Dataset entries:
---
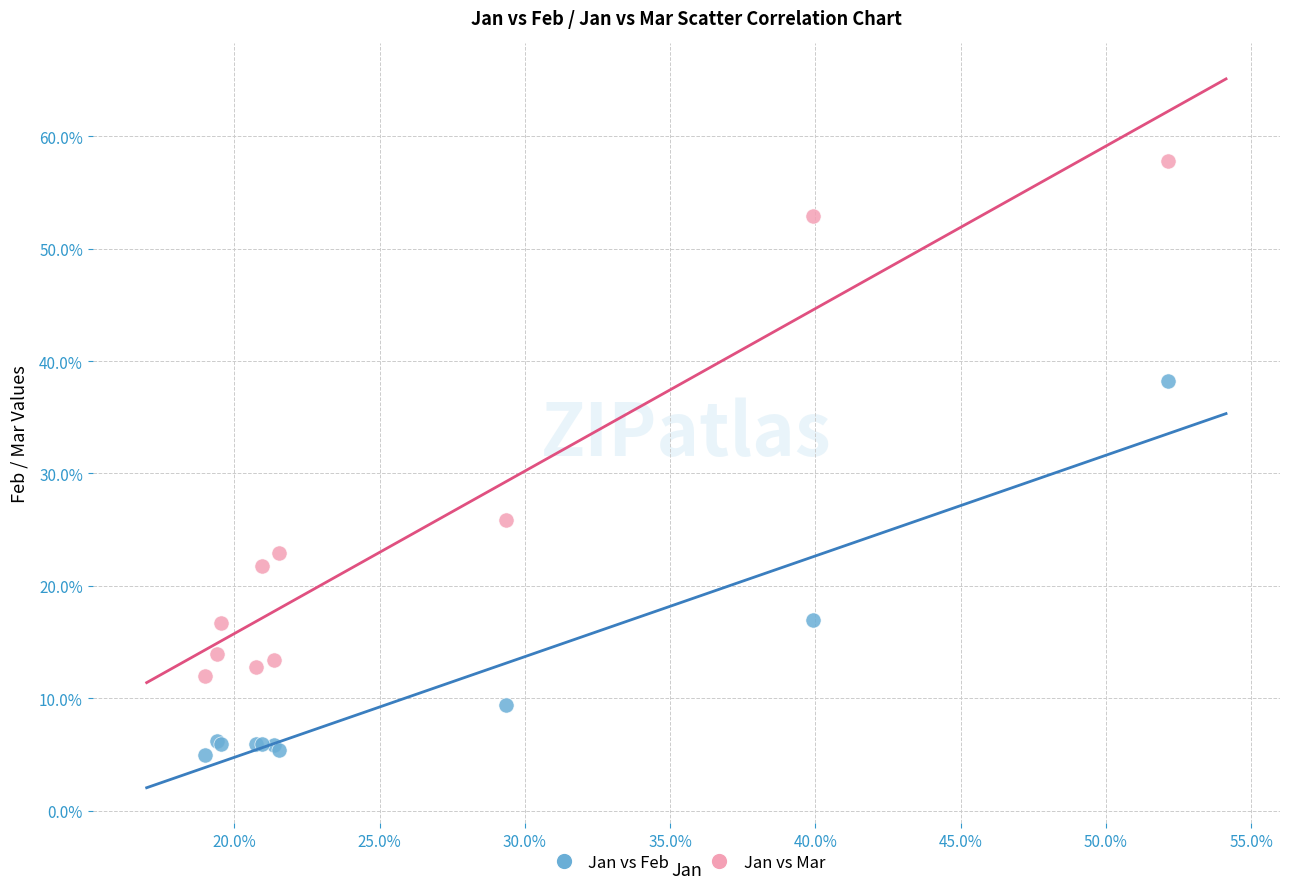

Which series reaches the maximum Y coordinate?

Jan vs Mar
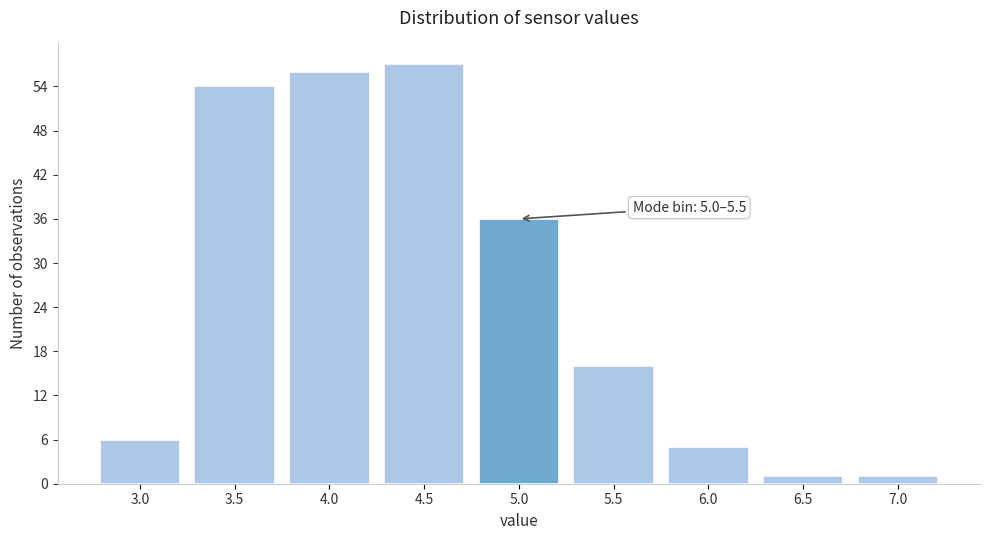

Reading right to left, transcribe all the data shown in this chart.

1	1	5	16	36	57	56	54	6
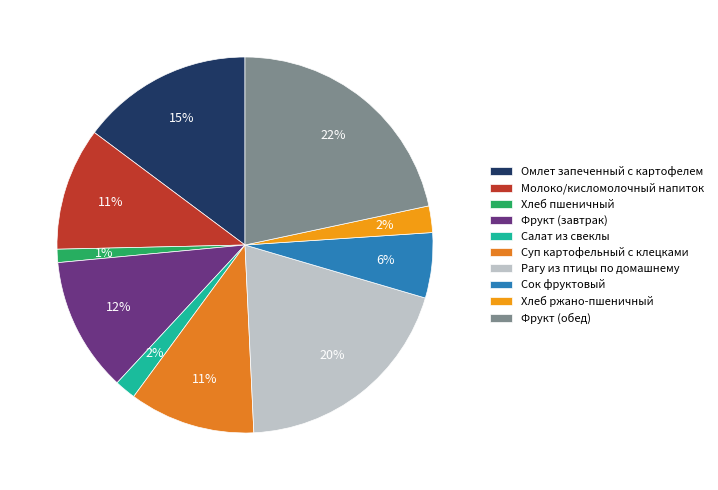

How much of the chart is everything except Сок фруктовый?

94.4%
---
TASK BRIEF:
Turn the lines of the data above into a numbered list, leaving out the blank lines and the pictures.

RESPONSE TO THE TASK:
1. Which series reaches the maximum Y coordinate?
2. Jan vs Mar
3. Reading right to left, transcribe all the data shown in this chart.
4. 1	1	5	16	36	57	56	54	6
5. How much of the chart is everything except Сок фруктовый?
6. 94.4%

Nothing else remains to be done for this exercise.